→ **Excerpted passage**:

** START **

Posts Tagged ‘Gilded Age Mansions Fifth Avenue’

The last “vulgar” survivor of a row of four Fifth Avenue mansions

May 30, 2022

First there were four. Built in 1901 by brothers William and Thomas Hall as speculation developments, the row of mansions from 1006-1009 Fifth Avenue each featured six stories of eclectic Beaux Arts details and a premier address in the late Gilded Age city’s millionaire colony.

Today only one remains. Number 1009, on the corner of 82nd Street across from the Metropolitan Museum of Art, stands like a long slender ghost of New York at the turn of the last century. It’s one of a handful of row house mansions left on upper Fifth Avenue.

As much as New Yorkers today admire Gilded Age mansions like Number 1009, with its fairy tale balconies, mansard roof, romantic bays, and fanciful facade carvings, not everyone back then was a fan.

Critic Montgomery Schulyer, writing in Architectural Record in October 1901, singled out Number 1009’s “sheet-metal cornice painted to imitate stone,” according to Christopher Gray in a 1995 New York Times article.

“We hold these truths to be self-evident,” Schuyler wrote, via Gray’s article, “that, when a man goes into ‘six figures’ for his dwelling house, he ought not to make its upperworks of sheet metal. That is a cheap pretense which nothing can distinguish from vulgarity.”

1006-1009 Fifth Avenue in 1925

The criticism didn’t put a dent in sales; the Hall brothers sold all four mansions. Number 1006 went to bank president William Gelshenen and his wife, Katherine, according to the 1977 Landmarks Preservation Commission report for the Metropolitan Museum Historic District. Henry and Kate Timmerman, professions unknown, purchased Number 1007, while a William Augustus and Sarah Hall purchased Number 1008.

1006-1009 in 1940

Number 1009 went to major money: Mr. and Mrs. Benjamin Duke. Duke was one of the brothers who ran the American Tobacco Company and funded Duke University. The Dukes didn’t stay very long, moving to the Plaza Hotel in 1909, wrote Gray.

The mansions, upper right, in a 1925 postcard

Benjamin Duke’s brother James and his family lived there next, until James Duke relocated to his own new mansion on Fifth Avenue and 78th Street. Incredibly, a succession of Duke family members lived in the house at one time or another through the 1970s, when it received landmark designation.

Numbers 1006, 1007, and 1008 weren’t so lucky. “The two houses at numbers 1006 and 1007 were demolished in 1972, amid strong protest, at a time when the Landmarks Preservation Commission was unable to hold public hearings and landmark proposals,” according to the LPC report. Meanwhile, “the much-altered house at number 1008 was demolished in February [1977].”

The entrance on 82nd Street

A 22-story building, 1001 Fifth Avenue, replaced all three.

Number 1009 Fifth Avenue, known today as the Duke-Semans House or the Benjamin N. Duke House, has had a few colorful owners since the turn of the 21st century. In 2006, a billionaire named Tamir Sapir bought the house for a reported $40 million, according to Forbes. In 2010, he flipped it for $44 million to Mexican billionaire Carlos Slim.

Slim put the townhouse on the market in 2015 for $80 million. Some interior shots made it online, though it’s unclear if it sold or is still up for grabs.

** END **

[Extracted records]

** START **

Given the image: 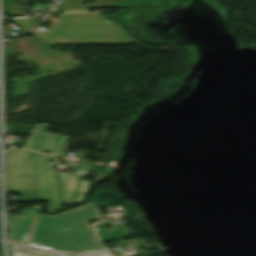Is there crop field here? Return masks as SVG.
Returning a JSON list of instances; mask_svg holds the SVG:
<instances>
[{
    "label": "crop field",
    "mask_w": 256,
    "mask_h": 256,
    "mask_svg": "<svg viewBox=\"0 0 256 256\" xmlns=\"http://www.w3.org/2000/svg\"><path fill=\"white\" fill-rule=\"evenodd\" d=\"M55 165L54 157L10 148L6 153L7 192L19 193L20 201H46L48 211L83 200L89 183L80 180L84 175L54 171Z\"/></svg>",
    "instance_id": "crop-field-1"
},
{
    "label": "crop field",
    "mask_w": 256,
    "mask_h": 256,
    "mask_svg": "<svg viewBox=\"0 0 256 256\" xmlns=\"http://www.w3.org/2000/svg\"><path fill=\"white\" fill-rule=\"evenodd\" d=\"M102 220L97 205L64 211L53 216L34 217L24 244L58 251H92L102 249L92 228L91 220Z\"/></svg>",
    "instance_id": "crop-field-2"
},
{
    "label": "crop field",
    "mask_w": 256,
    "mask_h": 256,
    "mask_svg": "<svg viewBox=\"0 0 256 256\" xmlns=\"http://www.w3.org/2000/svg\"><path fill=\"white\" fill-rule=\"evenodd\" d=\"M48 124H36L23 148L43 152L44 150L57 155L63 148L69 137L46 133Z\"/></svg>",
    "instance_id": "crop-field-3"
},
{
    "label": "crop field",
    "mask_w": 256,
    "mask_h": 256,
    "mask_svg": "<svg viewBox=\"0 0 256 256\" xmlns=\"http://www.w3.org/2000/svg\"><path fill=\"white\" fill-rule=\"evenodd\" d=\"M12 256H112L109 250L81 254H61L10 244Z\"/></svg>",
    "instance_id": "crop-field-4"
},
{
    "label": "crop field",
    "mask_w": 256,
    "mask_h": 256,
    "mask_svg": "<svg viewBox=\"0 0 256 256\" xmlns=\"http://www.w3.org/2000/svg\"><path fill=\"white\" fill-rule=\"evenodd\" d=\"M40 209H22L19 217H8V230L27 233L32 219Z\"/></svg>",
    "instance_id": "crop-field-5"
},
{
    "label": "crop field",
    "mask_w": 256,
    "mask_h": 256,
    "mask_svg": "<svg viewBox=\"0 0 256 256\" xmlns=\"http://www.w3.org/2000/svg\"><path fill=\"white\" fill-rule=\"evenodd\" d=\"M109 225H107L106 222L104 221V222L99 223L98 225L94 226L101 241L127 238V237H129L128 233H136V232L128 229L124 225L115 226L111 229L105 230L104 227L109 226Z\"/></svg>",
    "instance_id": "crop-field-6"
},
{
    "label": "crop field",
    "mask_w": 256,
    "mask_h": 256,
    "mask_svg": "<svg viewBox=\"0 0 256 256\" xmlns=\"http://www.w3.org/2000/svg\"><path fill=\"white\" fill-rule=\"evenodd\" d=\"M84 0H70L63 2V9H85V8H104L109 0H96L93 5L81 6Z\"/></svg>",
    "instance_id": "crop-field-7"
},
{
    "label": "crop field",
    "mask_w": 256,
    "mask_h": 256,
    "mask_svg": "<svg viewBox=\"0 0 256 256\" xmlns=\"http://www.w3.org/2000/svg\"><path fill=\"white\" fill-rule=\"evenodd\" d=\"M25 236H26V234L13 232V231H9V233H8L9 241H14V242H18V243H23L25 240Z\"/></svg>",
    "instance_id": "crop-field-8"
},
{
    "label": "crop field",
    "mask_w": 256,
    "mask_h": 256,
    "mask_svg": "<svg viewBox=\"0 0 256 256\" xmlns=\"http://www.w3.org/2000/svg\"><path fill=\"white\" fill-rule=\"evenodd\" d=\"M91 169V165L89 164H79L73 167V171L87 174Z\"/></svg>",
    "instance_id": "crop-field-9"
},
{
    "label": "crop field",
    "mask_w": 256,
    "mask_h": 256,
    "mask_svg": "<svg viewBox=\"0 0 256 256\" xmlns=\"http://www.w3.org/2000/svg\"><path fill=\"white\" fill-rule=\"evenodd\" d=\"M128 1H131V0H111V1H109V3L106 5L105 8L115 7L121 3L128 2Z\"/></svg>",
    "instance_id": "crop-field-10"
}]
</instances>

** END **

→ **Stated problem 1**:
According to the Fifth Avenue mansions article, what did Carlos Slim pay for Number 1009 in 2010?
→ **Stated problem 2**:
The Fifth Avenue mansions article names who bought each of the four houses from the Hall brothers. List each buyer with the house number they bought.
None of this data is needed.

→ **Exercise response 1**:
$44 million

→ **Exercise response 2**:
- Number 1006: William and Katherine Gelshenen
- Number 1007: Henry and Kate Timmerman
- Number 1008: William Augustus and Sarah Hall
- Number 1009: Mr. and Mrs. Benjamin Duke